Instrucciones ▸
a. Copia literalmente el pasaje del texto sobre el acto voluntario que va desde "3) La complacencia" hasta "la siguiente fase.".
b. Indica si cada afirmación concuerda con el texto sobre el acto voluntario: (i) un acto voluntario completo tiene doce fases; (ii) el «examen» del objeto es un acto de la voluntad; (iii) el acto voluntario puede ser impuesto desde el exterior. Responde sí o no en cada caso y cita textualmente las palabras del texto que lo deciden.

=== Texto del ejercicio ===

Asimismo, es claro que el apetito sensible a menudo se “nos impone”, mientras que –según veremos- el acto voluntario es verdaderamente «obra nuestra». El hombre de deseos es “arrastrado”; el hombre de voluntad «se dirige» hacia lo que quiere y continúa siempre siendo dueño de sí mismo.
La «voluntad» y los «actos voluntarios»:
En este punto cabe preguntarse lo siguiente: 

  • ¿se convierte, necesariamente, toda tendencia de la voluntad en «acto voluntario»? 

  • ¿son, nuestros actos «consentidos», siempre «voluntarios»?
Antes de intentar responder a estos cuestionamientos resulta oportuno, por un lado, proponer una definición precisa de «acto voluntario». Por otra parte, es conveniente también hacer un análisis minucioso de “las partes” que pueden discernirse en toda acción que se ajuste a dicha definición. De esta manera, podremos juzgar a la luz de dicha teoría las interrogaciones precedentes.
Definición de acto voluntario:
Un acto voluntario es aquel que procede de un principio intrínseco, aquel que tiene su principio en la persona que lo realiza. Al mismo tiempo, dicho acto se ejecuta con conocimiento del fin. Es decir, con una adecuada comprensión del fin que se ha alcanzar (del bien a conseguir) con la realización de la acción
El proceder de un «principio intrínseco» se opone a la «coacción exterior». El acto voluntario no puede ser impuesto desde el exterior. Asimismo, el conocimiento del fin implica el reconocimiento de los medios adecuados para su consecución.
Análisis del acto voluntario
En un acto voluntario completo pueden discernirse 12 fases:
1) El punto de partida de todo el proceso está en la inteligencia: es la concepción de un bien, la comprensión de un objeto como bueno para mí.
2) La simple concentración del pensamiento en un determinado bien (realizado quizá con la ayuda de la imaginación que elabora imágenes en las que podemos “vernos” en la posesión de dicho objeto bueno) despierta en la voluntad, espontáneamente, una cierta «complacencia», un cierto deleite.
3) La complacencia provoca un «examen» más atento del objeto, para ver si «es posible» y realmente bueno para mí, «aquí y ahora», en la situación concreta en que me encuentro. Este «examen» es un acto intelectual. Ahora bien…
  • Si comprendemos que el objeto visto como bueno es imposible para nosotros, entonces todo el dinamismo del acto voluntario se detiene en este punto: «querría tener alas, querría ser el rey de Inglaterra; pero sé que no es posible».
  • Pero si el bien es posible (y al mismo tiempo comprendemos que el objeto amado es verdaderamente bueno para nosotros en nuestras actuales circunstancias)   pasamos entonces a la siguiente fase.
4) Luego del «examen» (fase 3), la simple «complacencia» (fase 2) se convierte en «intención» de conseguir el bien. Así, por este mismo hecho, el objeto querido se convierte en término o «fin» del acto voluntario. Por otra parte, es preciso aclarar que la «intención» contiene, implícitamente, la voluntad de poner los «medios» necesarios para su consecución. No obstante, como aun no los conocemos, no puede explícitamente decirse que “los queremos”.

=== Extracto de datos ===

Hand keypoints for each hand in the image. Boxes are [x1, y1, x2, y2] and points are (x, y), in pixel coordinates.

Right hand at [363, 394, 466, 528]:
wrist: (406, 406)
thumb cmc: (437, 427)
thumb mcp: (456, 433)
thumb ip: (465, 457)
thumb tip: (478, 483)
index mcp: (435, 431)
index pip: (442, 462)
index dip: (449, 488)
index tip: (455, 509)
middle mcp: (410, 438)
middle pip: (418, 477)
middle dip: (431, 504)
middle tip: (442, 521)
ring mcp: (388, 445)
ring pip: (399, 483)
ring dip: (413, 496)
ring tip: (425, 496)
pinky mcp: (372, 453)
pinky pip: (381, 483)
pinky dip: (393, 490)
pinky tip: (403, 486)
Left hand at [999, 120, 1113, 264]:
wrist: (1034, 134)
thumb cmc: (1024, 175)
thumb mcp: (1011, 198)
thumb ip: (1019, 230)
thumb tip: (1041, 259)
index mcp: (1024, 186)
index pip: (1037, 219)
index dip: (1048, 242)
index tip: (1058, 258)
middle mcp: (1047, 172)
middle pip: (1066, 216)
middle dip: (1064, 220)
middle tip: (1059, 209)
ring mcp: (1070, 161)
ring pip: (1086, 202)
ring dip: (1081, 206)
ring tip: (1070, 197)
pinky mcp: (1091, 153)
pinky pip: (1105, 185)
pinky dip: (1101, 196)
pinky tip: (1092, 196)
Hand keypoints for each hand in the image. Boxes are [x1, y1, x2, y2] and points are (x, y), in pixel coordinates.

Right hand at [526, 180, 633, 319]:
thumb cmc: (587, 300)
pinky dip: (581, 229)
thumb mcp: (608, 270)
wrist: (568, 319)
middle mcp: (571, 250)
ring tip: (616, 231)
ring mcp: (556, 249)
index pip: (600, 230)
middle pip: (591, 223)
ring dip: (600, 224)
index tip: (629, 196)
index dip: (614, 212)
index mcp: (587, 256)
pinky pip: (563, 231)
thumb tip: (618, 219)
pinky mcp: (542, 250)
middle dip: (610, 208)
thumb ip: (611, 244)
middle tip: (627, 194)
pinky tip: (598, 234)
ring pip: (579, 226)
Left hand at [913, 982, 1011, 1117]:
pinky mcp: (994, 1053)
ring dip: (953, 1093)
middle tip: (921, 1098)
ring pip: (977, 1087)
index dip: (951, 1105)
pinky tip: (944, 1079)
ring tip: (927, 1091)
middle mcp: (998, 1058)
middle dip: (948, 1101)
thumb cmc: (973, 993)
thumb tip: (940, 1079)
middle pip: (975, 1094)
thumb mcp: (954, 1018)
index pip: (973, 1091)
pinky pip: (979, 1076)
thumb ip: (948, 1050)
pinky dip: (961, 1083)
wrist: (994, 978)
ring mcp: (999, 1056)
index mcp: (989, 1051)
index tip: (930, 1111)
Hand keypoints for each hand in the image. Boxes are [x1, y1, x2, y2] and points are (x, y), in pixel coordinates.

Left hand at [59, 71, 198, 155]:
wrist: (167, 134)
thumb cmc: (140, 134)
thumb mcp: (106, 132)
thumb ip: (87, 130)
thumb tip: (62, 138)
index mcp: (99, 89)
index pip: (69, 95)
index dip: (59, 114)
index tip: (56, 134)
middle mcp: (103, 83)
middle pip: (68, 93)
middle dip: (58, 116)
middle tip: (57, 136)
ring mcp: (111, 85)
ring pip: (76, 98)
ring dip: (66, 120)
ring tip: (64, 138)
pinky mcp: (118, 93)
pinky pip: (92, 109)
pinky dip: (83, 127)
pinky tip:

===

Soluciones ▸
a.
3) La complacencia provoca un «examen» más atento del objeto, para ver si «es posible» y realmente bueno para mí, «aquí y ahora», en la situación concreta en que me encuentro. Este «examen» es un acto intelectual. Ahora bien…
  • Si comprendemos que el objeto visto como bueno es imposible para nosotros, entonces todo el dinamismo del acto voluntario se detiene en este punto: «querría tener alas, querría ser el rey de Inglaterra; pero sé que no es posible».
  • Pero si el bien es posible (y al mismo tiempo comprendemos que el objeto amado es verdaderamente bueno para nosotros en nuestras actuales circunstancias)   pasamos entonces a la siguiente fase.

b.
(i) Sí: "En un acto voluntario completo pueden discernirse 12 fases".
(ii) No: "Este «examen» es un acto intelectual".
(iii) No: "El acto voluntario no puede ser impuesto desde el exterior".